Understanding the three-fifths compromise

[Note: this op-ed is not by Constitutional Accountability Center, and does not represent our views of the three-fifths compromise, but is on our website because the author refers to us directly. For our response to this piece, see the article published in the same outlet–the San Antonio Express-News– by CAC Civil Rights Director David Gans, here.]

Constitution Day is today. The U.S. Constitution is a document that evolves with the times. Constitutional inadequacies and societal injustices are challenged, and social progress is the result. Instead of reverence for this brilliant document that ensures our rights, it is attacked by some as a severely flawed and even a racist contract.

One of the most widely used means to defame the Constitution is to manipulate perception of the three-fifths compromise. Agenda-driven academicians and committed ideologues routinely state the U.S. Constitution only recognizes blacks as three-fifths of a person. No context is given. This often-repeated falsehood foments disrespect of the Constitution and contempt for the founders who authored it.

The U.S. Constitution does not relegate blacks to “three-fifths of a person” status. Article I, Section 2 of the U.S. Constitution states: “Representatives and direct Taxes shall be apportioned among the several States which may be included within this Union, according to their respective Numbers, which shall be determined by adding to the whole Number of free Persons, including those bound to Service for a Term of Years, and excluding Indians not taxed, three fifths of all other Persons.” The “other Persons” were slaves.

The 1787 Constitutional Convention addressed the apportionment in the House of Representatives and the number of electoral votes each state would have in presidential elections based on a state’s population. The Southern states wanted to count the entire slave population. This would increase their number of members of Congress. The Northern delegates and others opposed to slavery wanted to count only free persons, including free blacks in the North and South.

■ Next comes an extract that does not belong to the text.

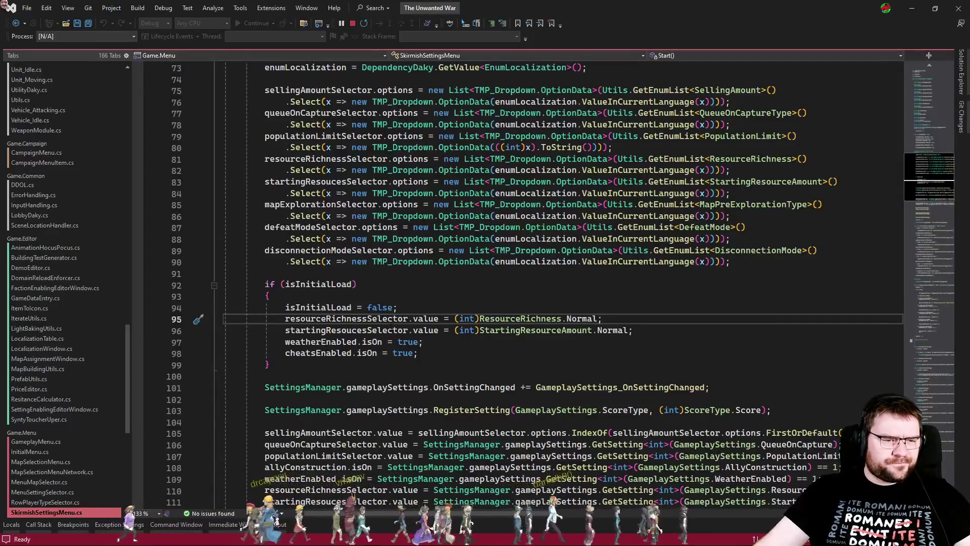
{"action": "double_click", "coordinate": [346, 318]}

Using the logic of the promoters of the “three-fifths of a person” interpretation, think of the constitutional ramification had the position of the Northern states and abolitionists prevailed. The three-fifths clause would have been omitted and possibly replaced with wording that stated “other Persons” would not be counted for apportionment. The Constitution, then, would be proclaiming slaves were not human at all (zero-fifths). This is an illogical conclusion and was certainly not the position of Northern delegates and abolitionists.

Counting the whole number of slaves benefited the Southern states and reinforced the institution of slavery. Minimizing the percentage of the slave population counted for apportionment reduced the political power of slaveholding states.

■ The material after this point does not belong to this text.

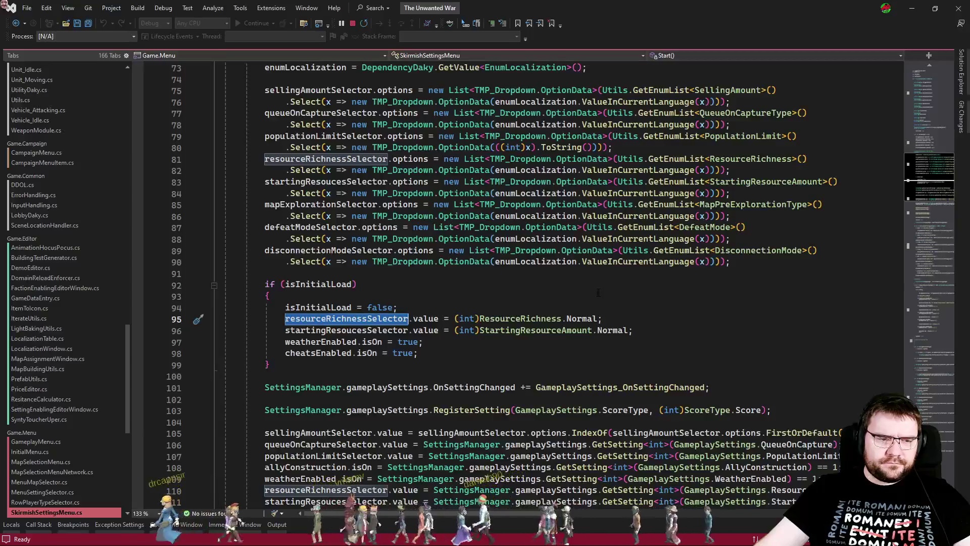
{"action": "key", "text": "alt+Tab"}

Denigration of the Constitution is not restricted to committed demagogues.

San Antonio’s U.S. District Judge Fred Biery addressed the Austin Bar Association on Law Day 2012. His speech focused on various social injustices in America’s past and how attorneys righted these wrongs. Biery used the example of then-recent Heisman Trophy winner Robert Griffin III. The judge asserted that in 1787 when the Constitution was ratified, Griffin’s “ancestors … were counted only as three-fifths of a human being.” Biery is alarmingly ignorant. Or worse, he is consumed with the need to promote and further a personal creed.

There are other troubling aspects of the lifetime judge’s declaration. Biery’s speech was published in San Antonio Lawyer after he addressed the bar association. Didn’t any of the attorneys at the meeting who actually understood the meaning of that portion of the Constitution advise Biery of his misrepresentation?

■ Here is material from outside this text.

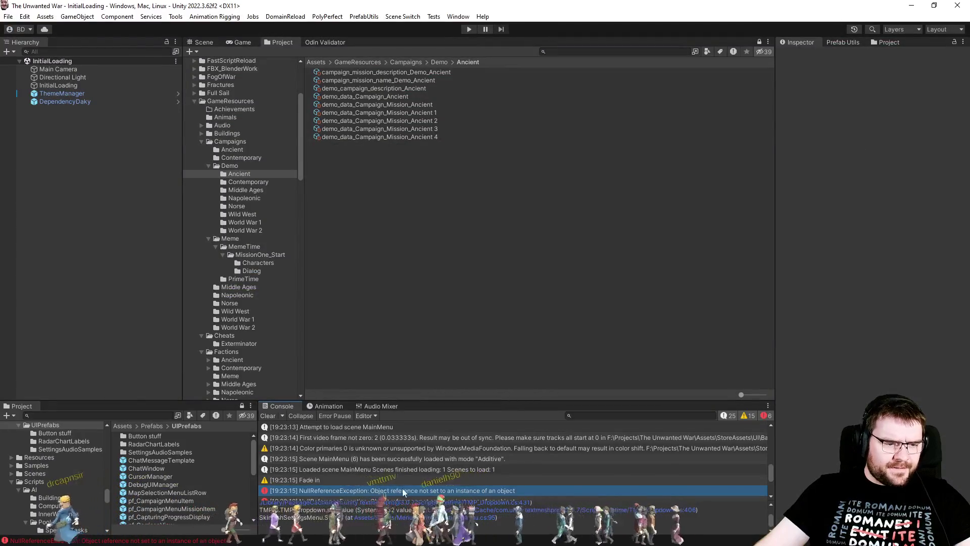
{"action": "left_click", "coordinate": [771, 505]}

David Gans is the director of the Human Rights, Civil Rights and Citizenship Program at the Constitutional Accountability Center, a think tank and law firm. The Express-News published a column by him on constitutional requirements in the past year (“Count all people, as Constitution requires, March 10) in which he stated that “someone who was enslaved would be counted as three-fifths of a person” for the purpose of determining representation in Congress.

The magnitude of this constitutional illiteracy is not restricted to those on the political left. Former Secretary of State Condoleezza Rice routinely stated in her speeches, “In the original U.S. Constitution, I was only three-fifths of a person.”

In 1787, the founders were attempting to form a union and preserve the nascent United States. This imperfect compromise allowed for preservation of the republic while also confronting the moral and systemic evils of slavery. Erroneous and distorted interpretations of the Constitution only intensify the societal divide in America.